Unless you are involved in drug trafficking or other major crimes, you can forget sophisticated surveillance and wiretaps. The investigation will follow a basic path to the arrest warrant, focused first on proving that you had access to the place where the crime occurred; next, that you were there, or could have been there, at the time the crime occurred; then, that you had the ability to commit the crime; and finally, that you performed the action necessary for the crime to occur.

California Marriages

In dealing with relationships, the state of California legally recognizes three basic types. There are marriages, domestic partnerships and what is sometimes mistakenly referred to as common law marriage. A marriage in California is legally defined as being between two unmarried people, both at least 18 years old. To get married, the couple needs a marriage license issued by the state.

No blood test is required to get a marriage license in California. Both partners have to appear in person at the county Clerk of Court and show valid picture identification such as a driver’s license or passport. If either has been married before, that person must provide the date of the divorce.
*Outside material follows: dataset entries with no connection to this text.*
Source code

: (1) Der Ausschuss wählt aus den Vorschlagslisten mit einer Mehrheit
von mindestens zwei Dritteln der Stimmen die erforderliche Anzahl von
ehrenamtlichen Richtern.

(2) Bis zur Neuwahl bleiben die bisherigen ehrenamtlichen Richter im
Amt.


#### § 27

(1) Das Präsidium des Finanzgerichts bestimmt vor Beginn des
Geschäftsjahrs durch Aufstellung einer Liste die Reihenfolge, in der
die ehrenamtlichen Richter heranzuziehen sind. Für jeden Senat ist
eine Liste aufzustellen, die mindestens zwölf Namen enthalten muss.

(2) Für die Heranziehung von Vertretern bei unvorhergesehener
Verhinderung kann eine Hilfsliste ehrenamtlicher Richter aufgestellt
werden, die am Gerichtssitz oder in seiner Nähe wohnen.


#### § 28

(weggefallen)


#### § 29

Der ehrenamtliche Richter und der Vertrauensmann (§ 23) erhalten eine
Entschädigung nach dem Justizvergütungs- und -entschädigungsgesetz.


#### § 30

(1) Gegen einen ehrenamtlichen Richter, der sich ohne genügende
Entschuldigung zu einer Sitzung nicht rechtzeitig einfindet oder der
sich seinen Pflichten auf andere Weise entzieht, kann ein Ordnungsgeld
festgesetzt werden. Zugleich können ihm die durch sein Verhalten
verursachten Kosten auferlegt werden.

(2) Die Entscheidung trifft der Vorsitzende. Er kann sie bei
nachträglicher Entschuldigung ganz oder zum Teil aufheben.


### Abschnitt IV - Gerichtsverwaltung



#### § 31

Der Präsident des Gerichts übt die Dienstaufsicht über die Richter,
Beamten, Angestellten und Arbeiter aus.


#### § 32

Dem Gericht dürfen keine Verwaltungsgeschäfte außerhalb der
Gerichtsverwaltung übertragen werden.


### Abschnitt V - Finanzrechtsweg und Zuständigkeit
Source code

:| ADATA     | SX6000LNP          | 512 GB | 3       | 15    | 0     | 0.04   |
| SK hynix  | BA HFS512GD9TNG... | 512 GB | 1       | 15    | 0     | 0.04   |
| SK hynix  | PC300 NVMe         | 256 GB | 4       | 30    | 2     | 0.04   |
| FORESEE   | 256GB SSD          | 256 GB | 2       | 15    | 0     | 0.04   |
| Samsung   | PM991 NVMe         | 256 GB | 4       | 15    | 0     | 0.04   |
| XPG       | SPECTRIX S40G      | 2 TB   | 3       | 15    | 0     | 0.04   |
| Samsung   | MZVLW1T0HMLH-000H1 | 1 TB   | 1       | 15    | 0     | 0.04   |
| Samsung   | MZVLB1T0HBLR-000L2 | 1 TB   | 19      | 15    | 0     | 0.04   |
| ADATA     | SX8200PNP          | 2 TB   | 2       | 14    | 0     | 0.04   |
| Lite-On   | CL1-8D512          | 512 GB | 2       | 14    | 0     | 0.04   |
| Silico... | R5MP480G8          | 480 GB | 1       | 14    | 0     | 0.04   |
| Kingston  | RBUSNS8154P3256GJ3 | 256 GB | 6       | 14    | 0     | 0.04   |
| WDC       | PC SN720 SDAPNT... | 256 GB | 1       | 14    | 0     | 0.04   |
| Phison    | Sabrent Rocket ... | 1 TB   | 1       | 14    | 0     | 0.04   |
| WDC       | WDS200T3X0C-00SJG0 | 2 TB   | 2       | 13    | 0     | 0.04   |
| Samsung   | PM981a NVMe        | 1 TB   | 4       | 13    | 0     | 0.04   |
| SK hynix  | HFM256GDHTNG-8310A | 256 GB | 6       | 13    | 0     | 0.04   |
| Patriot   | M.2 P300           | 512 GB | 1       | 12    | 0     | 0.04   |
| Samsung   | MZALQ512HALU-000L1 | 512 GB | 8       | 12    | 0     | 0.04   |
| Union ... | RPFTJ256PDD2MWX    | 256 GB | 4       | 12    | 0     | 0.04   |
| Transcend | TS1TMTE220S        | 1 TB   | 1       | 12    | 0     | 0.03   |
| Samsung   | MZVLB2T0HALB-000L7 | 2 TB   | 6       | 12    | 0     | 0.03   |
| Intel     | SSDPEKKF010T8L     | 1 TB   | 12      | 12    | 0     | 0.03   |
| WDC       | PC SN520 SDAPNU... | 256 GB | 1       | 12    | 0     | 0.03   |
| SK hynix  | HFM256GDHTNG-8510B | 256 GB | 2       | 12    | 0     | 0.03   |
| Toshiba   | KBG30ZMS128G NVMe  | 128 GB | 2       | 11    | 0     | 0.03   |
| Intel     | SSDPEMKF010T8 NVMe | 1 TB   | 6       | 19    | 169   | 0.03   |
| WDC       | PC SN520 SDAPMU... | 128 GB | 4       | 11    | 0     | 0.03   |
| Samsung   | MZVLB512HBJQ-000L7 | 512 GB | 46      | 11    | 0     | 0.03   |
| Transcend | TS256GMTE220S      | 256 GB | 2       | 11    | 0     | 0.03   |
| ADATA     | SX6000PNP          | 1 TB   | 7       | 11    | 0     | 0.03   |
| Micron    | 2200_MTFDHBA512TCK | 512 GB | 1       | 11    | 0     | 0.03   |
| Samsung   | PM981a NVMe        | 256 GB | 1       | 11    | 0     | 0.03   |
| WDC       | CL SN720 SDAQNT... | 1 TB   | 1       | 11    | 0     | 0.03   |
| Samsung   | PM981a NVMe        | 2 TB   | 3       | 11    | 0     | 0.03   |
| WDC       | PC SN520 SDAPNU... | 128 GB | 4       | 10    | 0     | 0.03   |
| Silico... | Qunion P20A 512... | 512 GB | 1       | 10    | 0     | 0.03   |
The couple can obtain either a public marriage license, which becomes public record, or a confidential license that is not a public record. The fee for a marriage license is about $80 and it is valid for 90 days. After the marriage is solemnized, by a minister, judge, or certain other public officials, the person performing the ceremony must submit the completed license to the court clerk within 10 days.

Divorce in California

When the marital relationship is no longer working for a couple, divorce may be the solution. In California, that could be a simple matter of filing a few forms and waiting six months, or it could become extremely complicated, requiring family court mediation and multiple hearings before a judge. As with any situation where emotions are involved, it depends on the partners’ willingness to cooperate.

The cost varies widely, ranging from a few hundred to tens of thousands of dollars, but expect to spend at least $2,000 if you have children and any property that will need to be divided.

According to the state bar association, there are two basic grounds for a California divorce. One is irreconcilable differences, meaning the arrangement is not acceptable and counseling won’t fix it; and the other is insanity, a rarely used basis for divorce.

Divorce options

Married couples – or domestic partners – with differences that cannot be settled have three options. They can seek:

· Legal separation – used when a couple, possibly for religious or tax purposes, want to stay married, but live separately. A family law judge can divide property, assign Child Custody , order child or spousal support and issue restraining orders.

· Annulment – used when the marriage was not legally valid, making it as if the marriage did not exist. This can happen if a spouse was a minor, was forced or tricked into marriage, or was still married to someone else.

· Dissolution – used when the partners no longer wish to be married or live together. It permanently severs the marital contract. A family law judge settles property, custody, support and other issues just as in a legal separation.

Preparing for Criminal Court

It is important to be prepared, understand the rules and know what to expect before walking into a California court. How you behave in court may affect the outcome of your case. This begins at home when you are getting dressed for your court appearance. You don’t have to wear a suit, although that is a good idea, but you should dress as neatly as possible, as if you were trying to land a job or going to church.

Do not wear jeans, short skirts, t-shirts, sleeveless or midriff-baring tops, or sneakers. Avoid bright colors, clothes with logos or words on them, tight or provocative clothing, and excessive amounts of jewelry or make-up. A good rule of thumb is that if it’s something you would wear for a night out with your friends, do not wear it in a California court.

Choose dark, subdued colors for court. Wear long-sleeved shirts that button up and slacks if you’re a man, and a nice blouse and pants or a dress if you are a woman. Wear an undershirt or a bra. Make sure your clothes are clean and do not have holes. Keep your pants pulled up so that your underwear does not show, and tuck in your shirt before going into court.